Boundary Conditions for infinite grounded cylinder (Laplace Equation)

[mccragre]

Homework Statement

Find the potential outside of a long grounded conducting cylindrical rod of radius
R placed perpendicular to a uniform electric field E0.

Homework Equations

V(s,$$\phi$$) = $$a_{0}$$+$$b_0{}$$ln(s) + $$\sum$$($$A_n{}$$cos(n$$\phi$$)+$$B_n{}$$sin(n$$\phi$$))*($$C_n{}$$$$s^n{}$$+$$D_n{}$$$$s^{-n}$$)

The sum being from n=1 to infinity

The problem is independent of Z (on which the axis of rod lies)

The Attempt at a Solution

I know how to solve these types of problems, but I need the boundary conditions first so that I can begin solving for the coefficients. I know that the inner boundary condition is V(R,$$\phi$$)=0 (since it is grounded), but I'm stuck on other boundary conditions. I also know that the potential on the entire inside is zero. But I don't think the boundary condition V(0,$$\phi$$) is relevant in this case since we are talking about the outside potential.

I also know we can't set potential at infinity equal to zero since it was defined as a "long rod".

I'm also a little confused on what effect the E field has on the boundary conditions. I know that the charge will rearrange on the cylinder so that it creates an opposing E field on the inside to cancel out the external E field.

Any hints on what other boundary conditions there are would be much appreciated!

 

[gabbagabbahey]

You can't say that $V$ is zero at infinity, but certainly it must be finite everywhere, including at $s\to\infty$. What does that tell you about the coefficients $b_0$ and $C_n$?

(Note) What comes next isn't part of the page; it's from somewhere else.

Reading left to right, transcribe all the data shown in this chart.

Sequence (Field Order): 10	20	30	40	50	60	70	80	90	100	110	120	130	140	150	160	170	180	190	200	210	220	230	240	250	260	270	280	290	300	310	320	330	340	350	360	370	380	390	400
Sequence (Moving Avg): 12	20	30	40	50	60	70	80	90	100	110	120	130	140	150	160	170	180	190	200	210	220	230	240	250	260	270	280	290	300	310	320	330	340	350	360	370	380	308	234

What would you expect the net charge on the conducting cylinder to be? What does that tell you the highest order non-zero multipole moment due only to the cylinder (and the charge density induced on it) would be? Would you expect the potential due to the cylinder to be small or large compared to the potential due to just the uniform external field? What does that tell you about the total potential for $s\gg R$?Note: You may as well choose your coordinate axes so that the external field points along the positive z-axis

 

[mccragre]

Well this would mean that $$C_n{}$$ and $$B_n{}$$ would have to be zero if at infinity the potential can only be finite. That certainly makes solving for $$A_n{}$$ and $$B_n{}$$ easier since $$D_n{}$$ can just collapse into them. For those two the boundary condition at V(R,phi)=0 would probably suffice.

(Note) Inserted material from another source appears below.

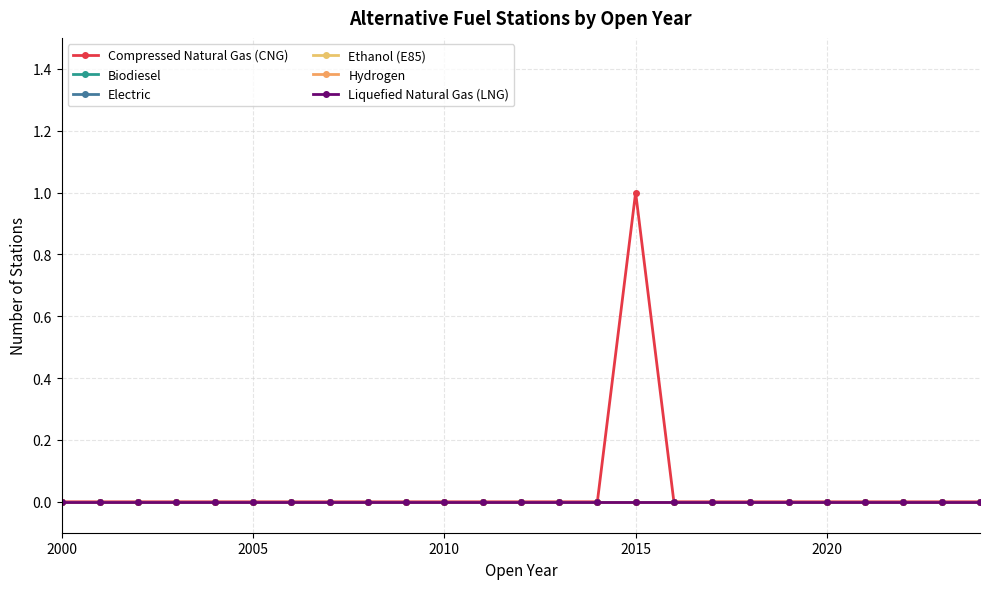

Which series has the largest total across all categories?

Compressed Natural Gas (CNG)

As for the multipole terms I know there will have to be a dipole term since the positive charge and negative charge will separate to two sides of the cylinder (since external E is orthogonal top and bottom). I'm unsure of the highest order multipole term though. I would expect the potential due to the cylinder to be smaller compared to the one created by the uniform field. So I guess the total potential for s>>R would be approximately just due to the uniform field.

 

[gabbagabbahey]

As for the multipole terms I know there will have to be a dipole term since the positive charge and negative charge will separate to two sides of the cylinder (since external E is orthogonal top and bottom). I'm unsure of the highest order multipole term though.

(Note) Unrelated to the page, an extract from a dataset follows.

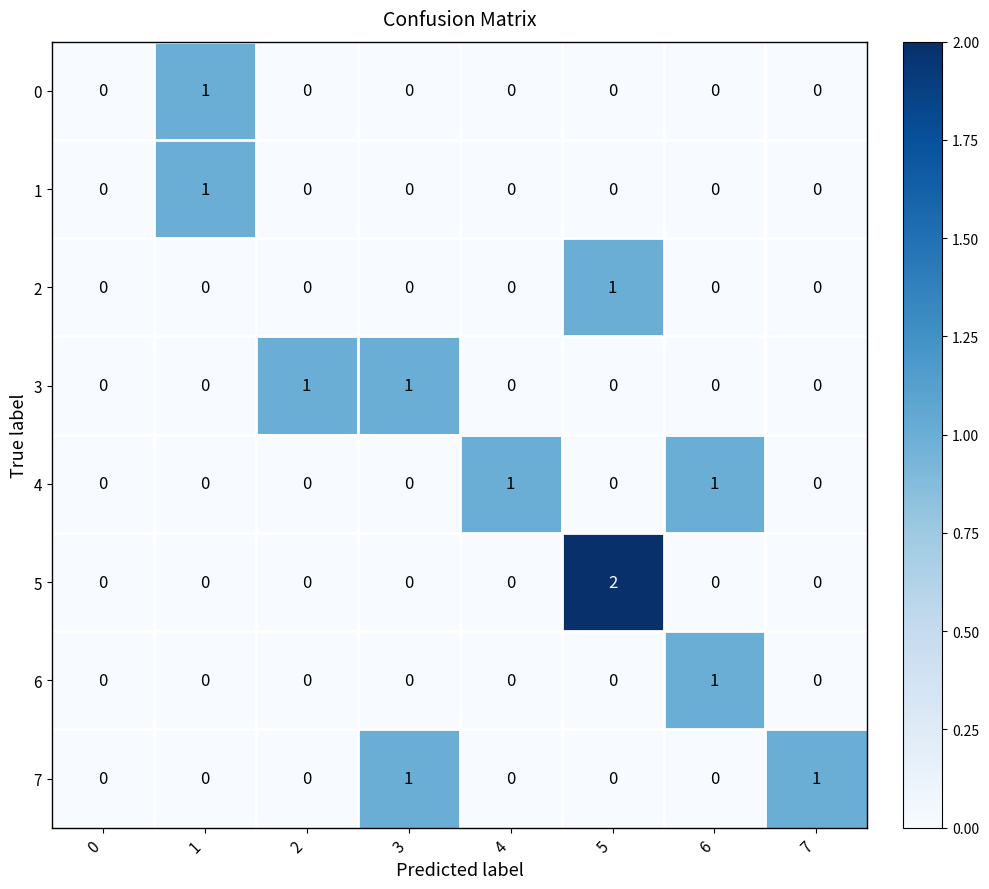

At which category is the sum across all series the highest?

5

By highest order, I mean highest order in $r$ (the distance from the center of the cylinder/origin)...since the monopole moment must be zero, that would be the dipole term which falls off as $r^{-2}$.

I would expect the potential due to the cylinder to be smaller compared to the one created by the uniform field. So I guess the total potential for s>>R would be approximately just due to the uniform field.

Right, the potential due to just the induced charge density on the cylinder will fall off proportional to $r^{-2}$ (or faster), so as long as the external potential falls off slower than that with distance (it does), it will be significantly larger for $s\gg R$.

So, what is the potential corresponding to just the external field? Doesn't that give you another boundary condition?

 

[paranormal]

The boundary conditions for this problem are as follows:

1. At the inner boundary, V(R,φ) = 0, since the rod is grounded.

2. At the outer boundary (infinity), V(∞,φ) = 0, since the rod is infinitely long and there is no potential at infinity.

3. The potential on the entire inside of the cylinder is zero, V(s,φ) = 0, since the charge on the cylinder rearranges to create an opposing electric field that cancels out the external electric field.

4. The potential must be continuous across the boundaries, so V(R,φ) = V(R,0) = V(R,2π).

Using these boundary conditions, you can solve for the coefficients in the potential function and determine the potential outside of the cylinder. The external electric field will affect the boundary conditions by influencing the charge distribution on the cylinder, as mentioned above.